Connective tissue massage combined with exercise was shown to reduce fibromyalgia-associated symptoms and to improve quality of life in women in a recent study published in Rheumatology International.1
To evaluate the effectiveness of connective tissue massage for fibromyalgia symptoms and quality of life, researchers randomly assigned women to a 6-week exercise regimen with or without connective tissue massage. Outcomes included pain, fatigue, and sleep disturbances, all assessed with visual analog scales. Health status and quality of life were evaluated with the Turkish versions of the Fibromyalgia Impact Questionnaire (FIQ) and the Short Form-36, respectively.

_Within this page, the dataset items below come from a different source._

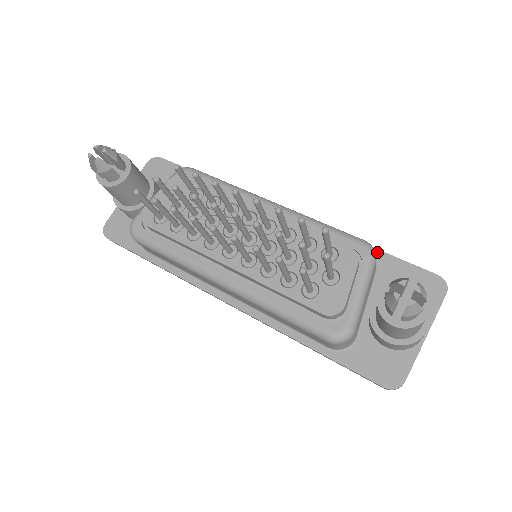
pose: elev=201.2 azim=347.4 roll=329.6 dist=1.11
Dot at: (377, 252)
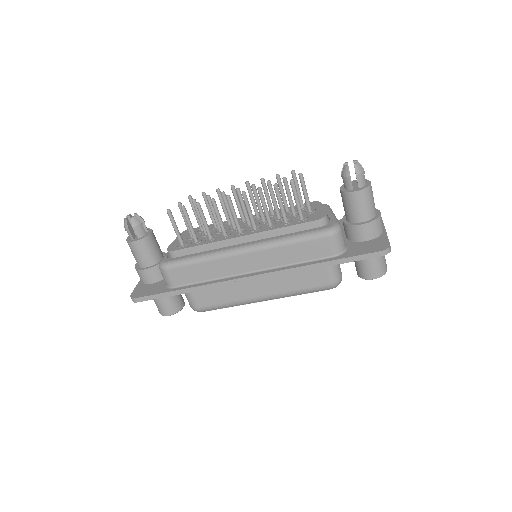
Dot at: occluded
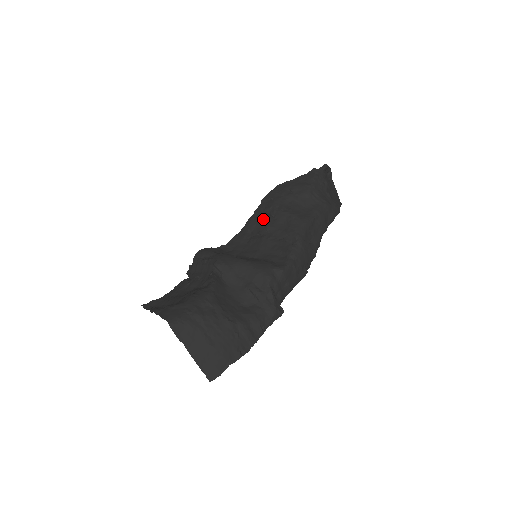
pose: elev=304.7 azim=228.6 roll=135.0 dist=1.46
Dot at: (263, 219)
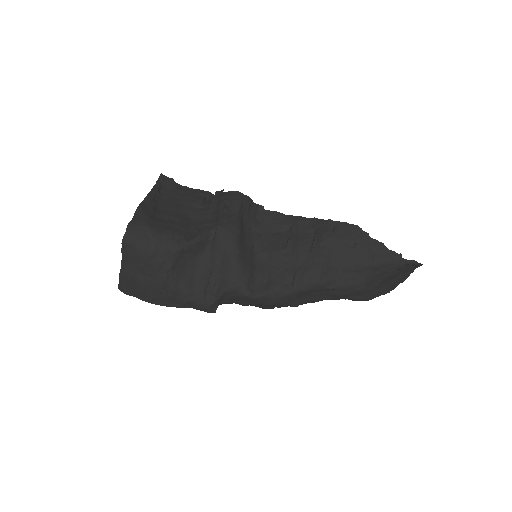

Participants in the exercise-only group reported improvements in pain, fatigue, and sleep. Similarly, the following health status subdomains from the FIQ were significantly improved from baseline: “days felt good,” work missed, work impairment, pain, fatigue, morning tiredness, stiffness, and anxiety. Depression and physical impairment were not reported as improving with exercise alone.
Exercise plus connective tissue massage was associated with improvements in pain, fatigue, and sleep problems, as well as all subdomains of the FIQ evaluation of health status. Compared with exercise alone, the addition of connective tissue massage was associated with improvements in pain, fatigue, sleep problems, and role limitations as a result of physical health. No adverse events were noted in either group.